PROVIDED PASSAGE:
◆ ◆ ◆

Motherhood’s Guilty Pleasures by Andrea Santo Felcone


vintage televisionThis won’t do much for the image of the stay-at-home mom, but the truth is the truth, so here goes. One of the very best parts of my day is emailing a friend to discuss all the juiciest bits of our favorite television shows. Emailing “Maggie” (not her real name, she has some modicum of pride, whereas, clearly, I do not) about the latest goings on in either Genoa City, or Port Charles, or at the famed Forrester Creations–these are some of the best parts of my day. Now, before the full confession, let me just say that I have never eaten a bon-bon while watching my “stories,” so let’s just dispel that myth right from the outset. I will admit to carving out a bit of time (most days) to watch my favorite soap opera. Yes, there, I’ve said it. Now, judge all you like, but if you are watching reality television, you owe a bit of debt to the original soap operas. (So, there’s that.)

I know there are thousands of better uses of my time. But you have to understand that soap operas hold three worlds for me: they are a nostalgic link to my childhood, a reminder of the sweet days when motherhood was new to me, and a connection to my friend Maggie. The fact that Maggie is approximately 30 years my senior, hasn’t affected our friendship one iota. (Because I say things like “iota” you’ll know that I’m an old soul. And Maggie, she’s young-at-heart and adorable.) So, we meet in the middle, watching our shows and reporting back to each other. It’s a ritual that has bonded us over the years.

My strange fixation with soaps, characters living in far-fetched worlds; where did it start? Worlds where death is merely a suggestion–buried alive on a Tuesday? You’ll be back if the fans cry loudly enough. Where 5-year-olds go to boarding school only to return a month later as full-fledged teens, and where romantic partners are changed as frequently as socks. It all started with my paternal grandmother. Grandma would sit in her chair wearing her housecoat (more “house” than “coat” since Grandma didn’t go out much at that point) and time would stand still when “General Hospital” aired. Nothing, except maybe her hacking cough and her fickle t.v. (almost as fickle as the characters portrayed), would interrupt her stories. I was about 10-years-old, and I felt so grown-up watching these dramas with Grandma. Now, about that same time, my best friend and I would race over to her grandmother’s house after school. We would run into the spare bedroom where the “Guiding Light” would illuminate our lives for an hour. We watched (what I can only assume was) mildly inappropriate television for young girls. (This was the late-1970s and our childhoods were largely our own.) I wasn’t a “Guiding Light” fan, but you respect the show that plays in the house of the woman who makes you warm pork-roll sandwiches on buttered bread.

As I grew older, I started working, and left ‘the sand flowing through the hourglass’ to others. Then one day, while my firstborn was napping, I flipped on the television. Motherhood, especially if you are a stay-at-home mom with a newborn, can be lonely. And then I saw them, like old friends waiting for me. (People will say you can decipher the plot of a soap after just 5 minutes—however long you’ve been away. A true soap fan will tell you the truth—you’ll need at least 7 minutes.) I was back, and hooked again.

◆ ◆ ◆

WORK TO BE COMPLETED:
Resume the essay about soap operas from where it stops. The entries after this point are separate material and have no connection to the essay about soap operas.

◆ ◆ ◆

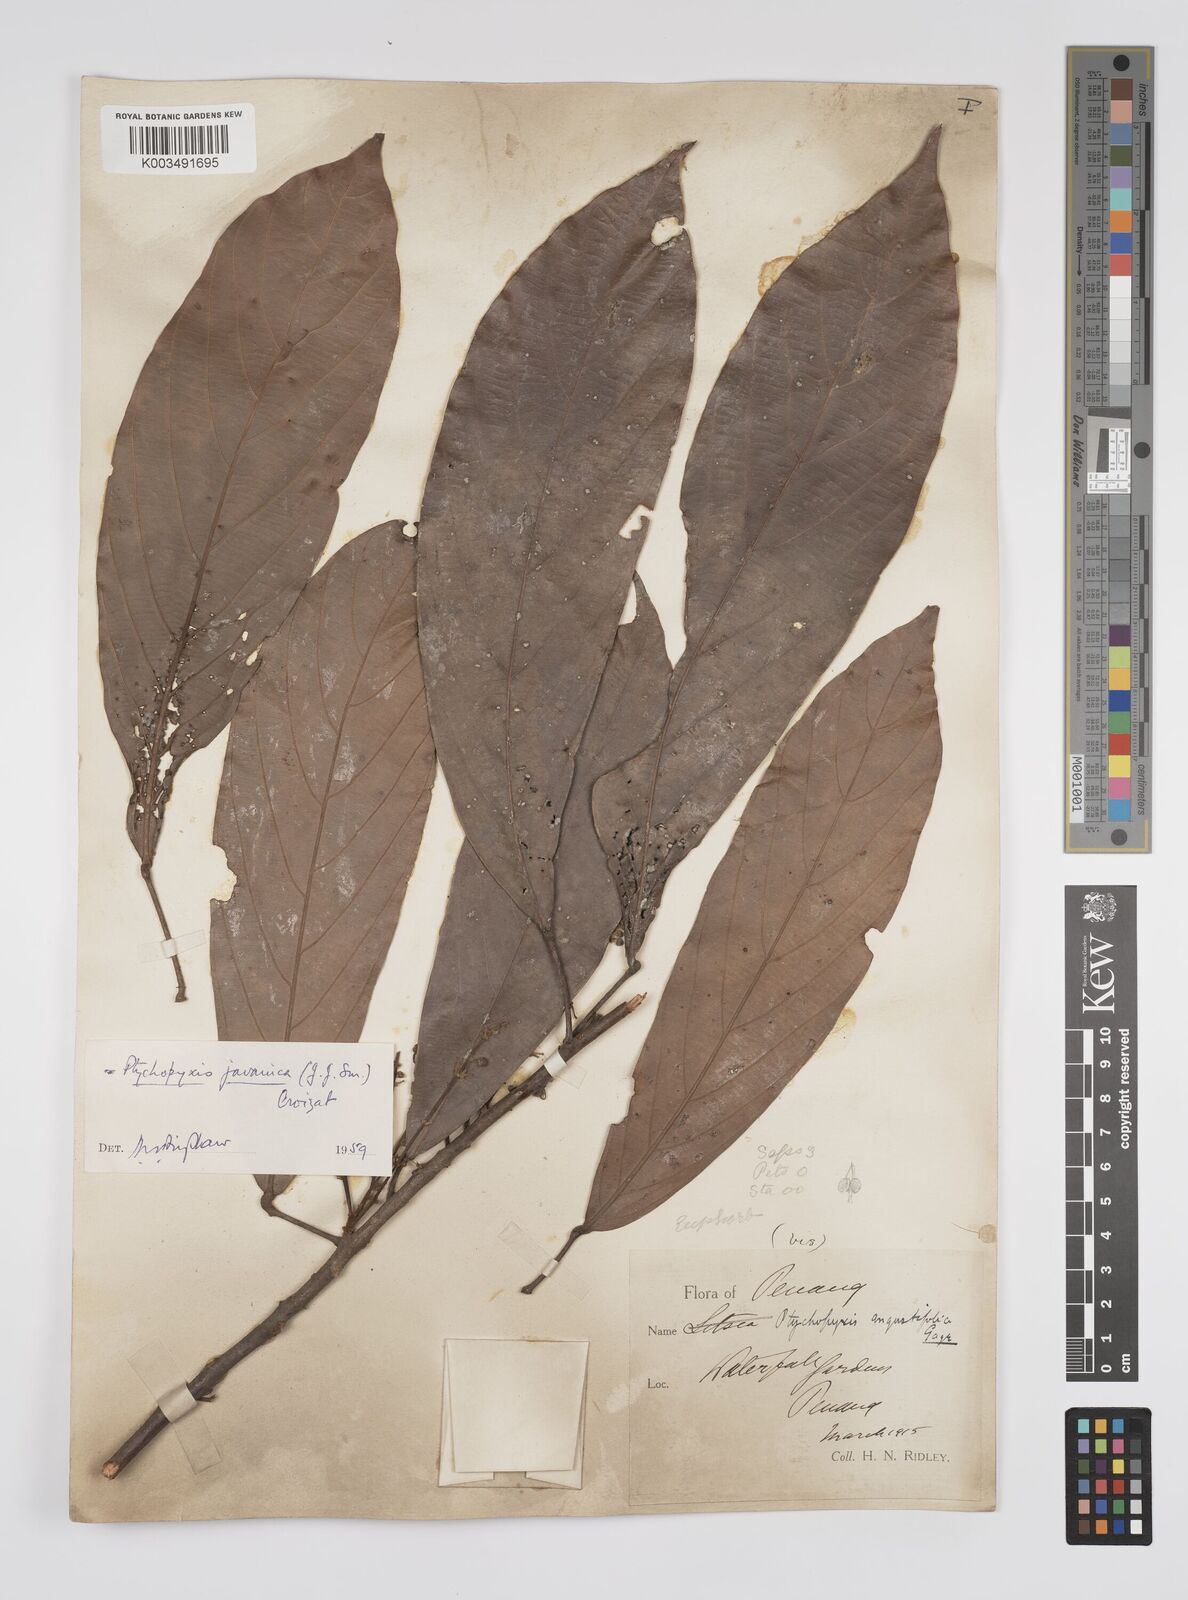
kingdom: Plantae
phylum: Tracheophyta
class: Magnoliopsida
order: Malpighiales
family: Euphorbiaceae
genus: Ptychopyxis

◆ ◆ ◆

WRITTEN REPLY:
Maggie started watching “General Hospital” when it first aired, back in the 1960s. At first, she laughed at how ridiculous it was, but then when her three children came along, and with only the mailman to talk to during the day, her entrance into the world of those glamorous doctors and nurses, took hold. Once she started, she hasn’t stopped. My sister suggested Maggie and I start emailing each other, because few people still watch soaps. Once we started, we haven’t stopped.

Who else laughed when Phyllis went into a coma on one soap and woke up on a different network? Who else turned the television off when little Delia got hit by that car? (We wanted escapism, not anxiety.) Who else cared when I met a woman at the gym—an understudy for Erica Kane? (She played her from the back only, but the resemblance was uncanny.) Who else can I call–because that was a phone call kind of day–when Maya revealed she was once a man? Only Maggie.

And only after her cataract surgery–when Maggie realized her eye doctor looked just like handsome soap-actor Jason Thompson, who else, but me, understood how exciting that was? Maggie and I, we share a common language. We don’t feel judged or silly for our shared “guilty pleasure”. We have each other.

Over the years I’ve watched Maggie rally from things that would have sunk Erica Kane, yes, the Erica Kane, the one who fought off a bear. But, never more than when Sandy arrived. No, Sandy was not a new brassy blonde love interest of Sonny Corinthos, Sandy was the hurricane that upended Maggie’s life. Sandy brought New Jersey to its knees. Sandy washed away many of Maggie’s possessions, parts of her house, and most of her hope. Sandy was irrational, sparing the strangest things: like the picture of Maggie’s son’s high school prom date (a woman who isn’t his wife), while erasing important memories that mattered. Sandy didn’t care that Maggie was in her 70s, and in no mood to start life anew. I wanted to fix things for Maggie then. But, what could I do? Eventually, when she built herself back up, regained some semblance of normalcy and electricity, we returned to our soaps.

For me these soaps are a bridge to lovely memories of my childhood, as well as a bridge to when I was a new mom watching my sweet baby nap. They are also a bridge I cross daily, for what some may consider an unlikely friendship. Some days I think Maggie is “future me.” And some days I may remind Maggie of a former version of herself. Yet, we are decidedly unique, even as we share our thoughts, laughter, faith, anxiety, and the bond of an enduring “guilty pleasure”—our beloved soaps.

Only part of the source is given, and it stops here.